You can do something similar when the matrix is not diagonalizable. Consider $A \in \mathbb{C}^{n\times n}$ and $S = \{v \in \mathbb{C}^n : \exists Q \in \mathbb{C}[x], \deg Q \le n-1 \text{ such that } Q(A)v = 0\}$.

Let $m_A$ be the minimal polynomial of $A$. If $\deg m_A \le n-1$ then the set $\{I, A, \ldots, A^{n-1}\}$ is linearly dependent so $S = \mathbb{C}^n$. $\DeclareMathOperator{pl}{\dot+\,}$

If $\deg m_A = n$, then let $m_A(x) = (x-\lambda_1)^{p_1}\cdots (x-\lambda_s)^{p_s}$ and we have the generalized eigenspace decomposition

$$\mathbb{C}^n = \ker(A-\lambda_1I)^{p_1}\pl \cdots \pl (A-\lambda_sI)^{p_s}$$

with $p_1+\cdots+p_n = n$.

We claim that $$S = \mathbb{C}^n \setminus \left\{\sum_{i=1}^s c_iw_i : c_i \ne 0, w_i \in \ker (A - \lambda_i I)^{p_i} \setminus \ker (A - \lambda_i I)^{p_i-1}, 1 \le i \le s\right\}$$

Indeed, if $v = \sum_{i=1}^s c_iw_i$ such that $c_j = 0$ or $w_j \in \ker (A - \lambda_j I)^{p_j-1}$ then the polynomial $$Q(x) = \frac{m_A(x)}{x-\lambda_i}=(x-\lambda_1)^{p_1}\cdots(x-\lambda_{j-1})^{p_{j-1}}(x-\lambda_j)^{p_j-1}(x-\lambda_{j+1})^{p_j+1}\cdots (x-\lambda_s)^{p_s}$$ satisfies $Q(A)v = 0$ so $v \in S$.

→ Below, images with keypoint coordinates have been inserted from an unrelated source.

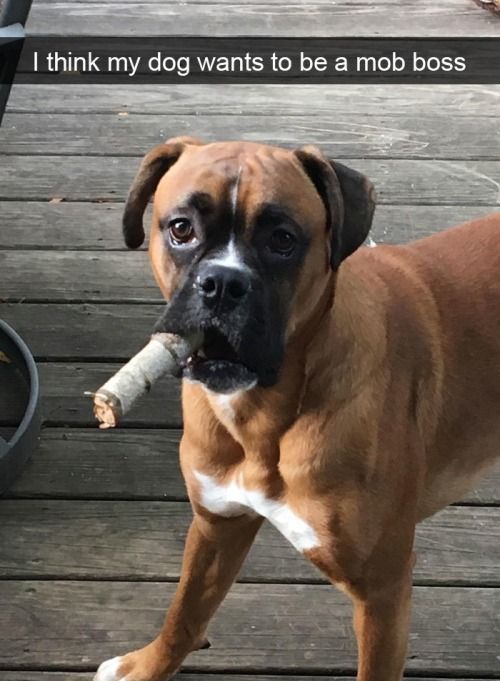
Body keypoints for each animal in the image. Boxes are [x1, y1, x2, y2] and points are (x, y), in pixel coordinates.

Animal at [94, 137, 500, 680]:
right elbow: (184, 613)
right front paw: (147, 666)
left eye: (283, 239)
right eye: (181, 228)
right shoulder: (216, 528)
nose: (222, 283)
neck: (263, 419)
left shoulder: (382, 592)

Conversely, let $v = \sum_{i=1}^s c_iw_i$ be such that $c_i \ne 0$ and $w_i \in \ker (A - \lambda_i I)^{p_i} \setminus \ker (A - \lambda_i I)^{p_i-1}$ for all $1 \le i \le s$. Assume $Q(A)v =0$ for some $Q \in \mathbb{C}[x]$.

$$0 = Q(A)v = \sum_{i=1}^s c_iQ(A)w_i \implies c_iQ(A)w_i = 0, \quad 1\le i \le s$$

by linear independence of generalized eigenvectors. Because $c_i \ne 0$, we conclude $Q(A)w_i = 0$ for all $1\le i \le s$.

Now, it is known that $(A - \mu I)|_{\ker (A - \lambda_i I)^{p_i}}$ is invertible for $\mu \ne \lambda_i$ so if we write $Q(x) = (x-\mu_1)\cdots(x-\mu_k)(x-\lambda_i)^{m_i}$ we have

$$0 = Q(A)v = (A-\mu_1 I)\cdots(A-\mu_k I)\underbrace{(A-\lambda_i I)^{m_i}v}_{\in \ker (A - \lambda_i I)^{p_i}} \implies (A-\lambda_i I)^{m_i}v = 0\implies m_i = p_i$$

for all $1 \le i \le s$. Hence $Q(x) = (x-\lambda_1)^{p_1}\cdots (x-\lambda_s)^{p_s}g(x) = m_A(x)g(x)$ for some $g \in \mathbb{C}[x]$ so $\deg Q \ge n$. Therefore $v \notin S$.